Your instructions: Filter these records by the string "Organisation", copying each line that holds it.
★ ★ ★ ★
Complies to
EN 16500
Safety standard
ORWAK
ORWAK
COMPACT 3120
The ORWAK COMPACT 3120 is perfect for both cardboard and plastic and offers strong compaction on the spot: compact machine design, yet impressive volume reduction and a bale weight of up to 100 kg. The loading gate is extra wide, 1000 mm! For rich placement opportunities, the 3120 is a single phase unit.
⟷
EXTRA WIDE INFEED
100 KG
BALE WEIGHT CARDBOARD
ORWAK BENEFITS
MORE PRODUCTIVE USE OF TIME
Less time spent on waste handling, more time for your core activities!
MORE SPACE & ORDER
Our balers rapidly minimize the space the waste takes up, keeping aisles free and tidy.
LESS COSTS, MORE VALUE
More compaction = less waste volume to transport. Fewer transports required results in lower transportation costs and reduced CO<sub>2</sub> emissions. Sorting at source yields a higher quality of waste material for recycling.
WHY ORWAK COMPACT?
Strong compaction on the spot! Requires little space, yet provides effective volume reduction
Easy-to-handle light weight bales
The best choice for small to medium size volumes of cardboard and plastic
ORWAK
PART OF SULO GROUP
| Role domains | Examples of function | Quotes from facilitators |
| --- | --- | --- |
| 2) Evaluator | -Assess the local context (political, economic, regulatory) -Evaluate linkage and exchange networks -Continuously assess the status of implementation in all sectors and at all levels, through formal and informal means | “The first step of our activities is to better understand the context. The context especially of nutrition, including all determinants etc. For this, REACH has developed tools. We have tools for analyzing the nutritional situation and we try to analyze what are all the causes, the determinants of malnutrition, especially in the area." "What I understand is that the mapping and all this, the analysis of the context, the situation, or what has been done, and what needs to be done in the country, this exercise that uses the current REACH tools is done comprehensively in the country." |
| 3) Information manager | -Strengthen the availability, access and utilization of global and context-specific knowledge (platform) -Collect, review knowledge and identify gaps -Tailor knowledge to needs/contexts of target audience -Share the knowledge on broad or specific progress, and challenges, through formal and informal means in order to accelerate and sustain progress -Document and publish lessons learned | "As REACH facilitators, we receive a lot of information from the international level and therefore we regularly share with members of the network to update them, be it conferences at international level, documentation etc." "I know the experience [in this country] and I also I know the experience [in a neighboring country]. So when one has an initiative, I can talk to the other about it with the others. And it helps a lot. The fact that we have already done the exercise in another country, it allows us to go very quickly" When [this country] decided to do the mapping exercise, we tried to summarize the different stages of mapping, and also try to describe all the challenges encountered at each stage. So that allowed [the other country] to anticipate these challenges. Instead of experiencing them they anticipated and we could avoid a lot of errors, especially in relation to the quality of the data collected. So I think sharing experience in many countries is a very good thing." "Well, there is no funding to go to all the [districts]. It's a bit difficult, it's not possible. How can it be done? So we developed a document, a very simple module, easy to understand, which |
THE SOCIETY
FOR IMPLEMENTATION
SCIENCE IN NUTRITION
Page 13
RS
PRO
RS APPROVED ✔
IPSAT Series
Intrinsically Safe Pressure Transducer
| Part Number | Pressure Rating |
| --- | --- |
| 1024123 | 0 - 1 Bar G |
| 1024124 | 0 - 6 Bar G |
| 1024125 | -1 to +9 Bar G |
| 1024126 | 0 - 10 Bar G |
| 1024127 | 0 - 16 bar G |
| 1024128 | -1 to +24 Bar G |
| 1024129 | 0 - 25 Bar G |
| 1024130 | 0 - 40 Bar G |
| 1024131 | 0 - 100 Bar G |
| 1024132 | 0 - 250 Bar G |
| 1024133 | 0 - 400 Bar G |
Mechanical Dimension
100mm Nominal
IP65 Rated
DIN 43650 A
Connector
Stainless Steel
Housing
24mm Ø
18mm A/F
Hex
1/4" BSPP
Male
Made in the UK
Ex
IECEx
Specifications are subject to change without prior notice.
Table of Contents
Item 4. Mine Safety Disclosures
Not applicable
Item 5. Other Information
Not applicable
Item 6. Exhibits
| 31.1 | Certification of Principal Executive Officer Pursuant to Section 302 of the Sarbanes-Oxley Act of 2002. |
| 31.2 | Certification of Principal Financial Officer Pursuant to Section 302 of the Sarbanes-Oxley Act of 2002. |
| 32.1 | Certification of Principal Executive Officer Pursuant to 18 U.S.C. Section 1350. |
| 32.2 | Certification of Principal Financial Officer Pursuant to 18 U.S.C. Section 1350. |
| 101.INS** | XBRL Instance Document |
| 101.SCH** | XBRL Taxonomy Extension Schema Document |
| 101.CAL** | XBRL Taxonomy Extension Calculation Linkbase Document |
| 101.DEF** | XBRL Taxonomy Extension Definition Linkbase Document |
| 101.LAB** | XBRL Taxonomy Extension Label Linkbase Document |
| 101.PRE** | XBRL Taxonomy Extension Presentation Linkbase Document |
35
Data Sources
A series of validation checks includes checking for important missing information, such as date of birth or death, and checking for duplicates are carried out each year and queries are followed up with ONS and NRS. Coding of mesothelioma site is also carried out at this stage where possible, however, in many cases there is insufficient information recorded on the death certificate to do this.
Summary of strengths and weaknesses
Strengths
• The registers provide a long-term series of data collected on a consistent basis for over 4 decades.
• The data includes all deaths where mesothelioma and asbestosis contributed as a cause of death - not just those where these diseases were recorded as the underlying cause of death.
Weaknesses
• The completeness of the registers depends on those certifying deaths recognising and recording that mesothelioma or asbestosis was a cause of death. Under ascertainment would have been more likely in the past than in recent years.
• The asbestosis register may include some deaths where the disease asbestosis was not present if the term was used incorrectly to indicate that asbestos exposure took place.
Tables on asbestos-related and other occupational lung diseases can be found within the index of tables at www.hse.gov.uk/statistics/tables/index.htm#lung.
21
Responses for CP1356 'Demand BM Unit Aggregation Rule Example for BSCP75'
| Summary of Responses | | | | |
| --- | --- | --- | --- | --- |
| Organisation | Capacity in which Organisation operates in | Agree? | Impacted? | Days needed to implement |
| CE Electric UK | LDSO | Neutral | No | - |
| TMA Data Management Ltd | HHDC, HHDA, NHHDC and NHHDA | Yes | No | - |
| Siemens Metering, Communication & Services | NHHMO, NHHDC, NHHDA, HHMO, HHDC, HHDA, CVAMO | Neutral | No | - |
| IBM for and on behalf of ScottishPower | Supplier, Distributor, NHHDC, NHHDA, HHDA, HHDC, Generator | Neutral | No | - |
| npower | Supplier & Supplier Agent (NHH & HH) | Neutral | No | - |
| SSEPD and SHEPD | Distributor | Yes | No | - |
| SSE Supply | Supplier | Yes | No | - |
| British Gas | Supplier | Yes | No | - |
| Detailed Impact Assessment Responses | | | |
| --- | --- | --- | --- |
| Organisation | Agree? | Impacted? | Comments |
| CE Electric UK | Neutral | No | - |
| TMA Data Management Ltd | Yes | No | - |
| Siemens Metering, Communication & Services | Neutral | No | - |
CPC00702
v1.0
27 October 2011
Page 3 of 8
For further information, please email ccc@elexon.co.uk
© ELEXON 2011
★ ★ ★ ★
Problem solution:
| Organisation | Capacity in which Organisation operates in | Agree? | Impacted? | Days needed to implement |
| Organisation | Agree? | Impacted? | Comments |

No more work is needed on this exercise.